Através do princípio da fenomenologia, que “meramente observa os fenômenos e, através da análise, postula as formas ou propriedades universais desses fenômenos” (SANTAELLA, 1993), sabendo que “fenômeno é tudo aquilo que aparece à mente, corresponda a algo real ou não”, podem-se prever algumas reações do usuário ao lidar com certas situações e símbolos, revelando, assim, erros de mensagem a serem alterados para direcionar melhor a interação para se tornar agradável e intuitiva.
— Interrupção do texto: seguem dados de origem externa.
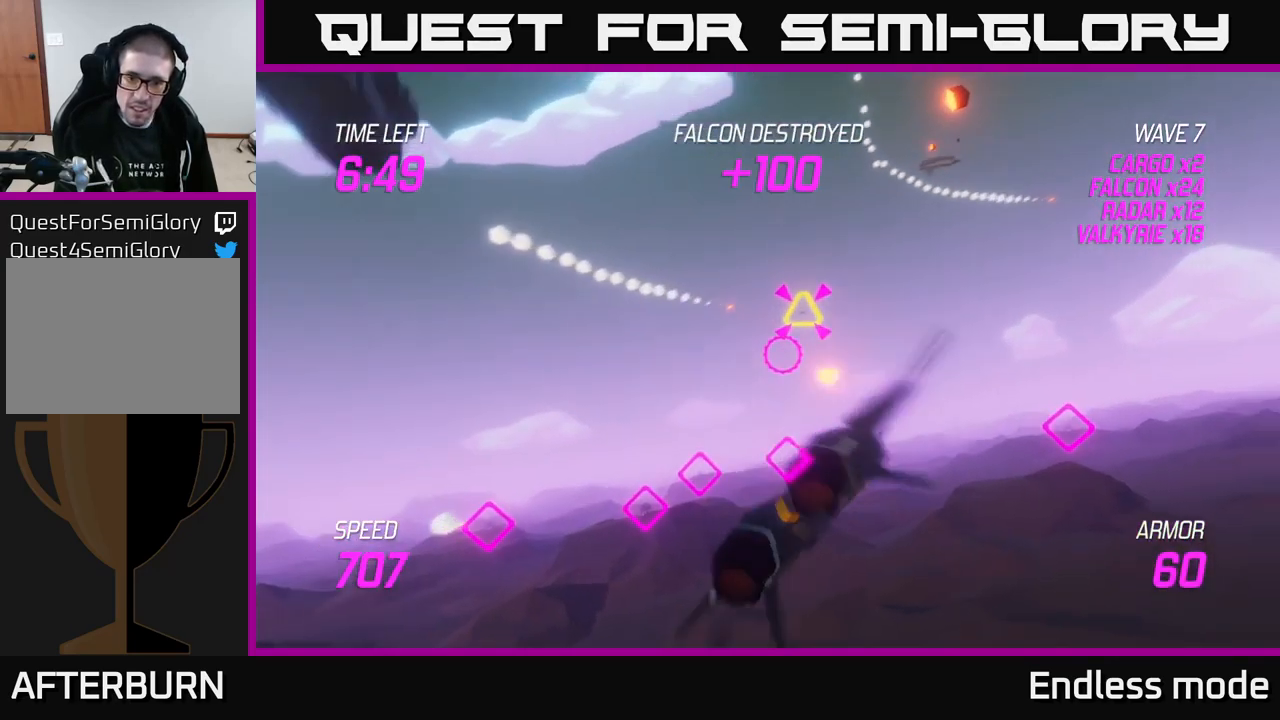
{"buttons": ["L2"], "left_stick": "down-left", "right_stick": "center", "events": [[34, "R2", "down"], [117, "R2", "up"], [134, "left_stick", "up-left"], [200, "R2", "down"], [234, "left_stick", "right"], [300, "R2", "up"], [350, "left_stick", "down"], [434, "left_stick", "down-left"], [500, "L2", "down"]]}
Portanto, será feita análise sob bases da tríade das faculdades para se postular as propriedade universais de um fenômeno, apresentando primeiridade, segundidade e terceiridade peircianas nos aspectos qualitativos-icônicos, singulares-indiciais e simbólicos.


Referências:

DILLENBOURG, P.; SCHNEIDER, D.; SYNTETA, P. Virtual Learning Environments. In: Proceedings of the 3rd Hellenic Conference "Information and Communication Technologies in Education". 2002. Disponível em: http://hal.archives-ouvertes.fr/docs/00/19/07/01/PDF/Dillernbourg-Pierre-2002a.pdf

NIELSEN, J. (1994a) Heuristic evaluation. In j. Nielsen and R. L Mack (eds.) Usability Inspection Methods. New York: John Wiley & Sons.

NIELSEN, J. (1994b) Enhancing the explanatory power of usability heuristics. In proceedings of ACM CHT94, 152-158.

SANTAELLA, Lúcia (1993). O QUE É SEMIÓTICA. São Paulo: Brasiliense, Coleção Primeiros Passos, 21 reimpressões.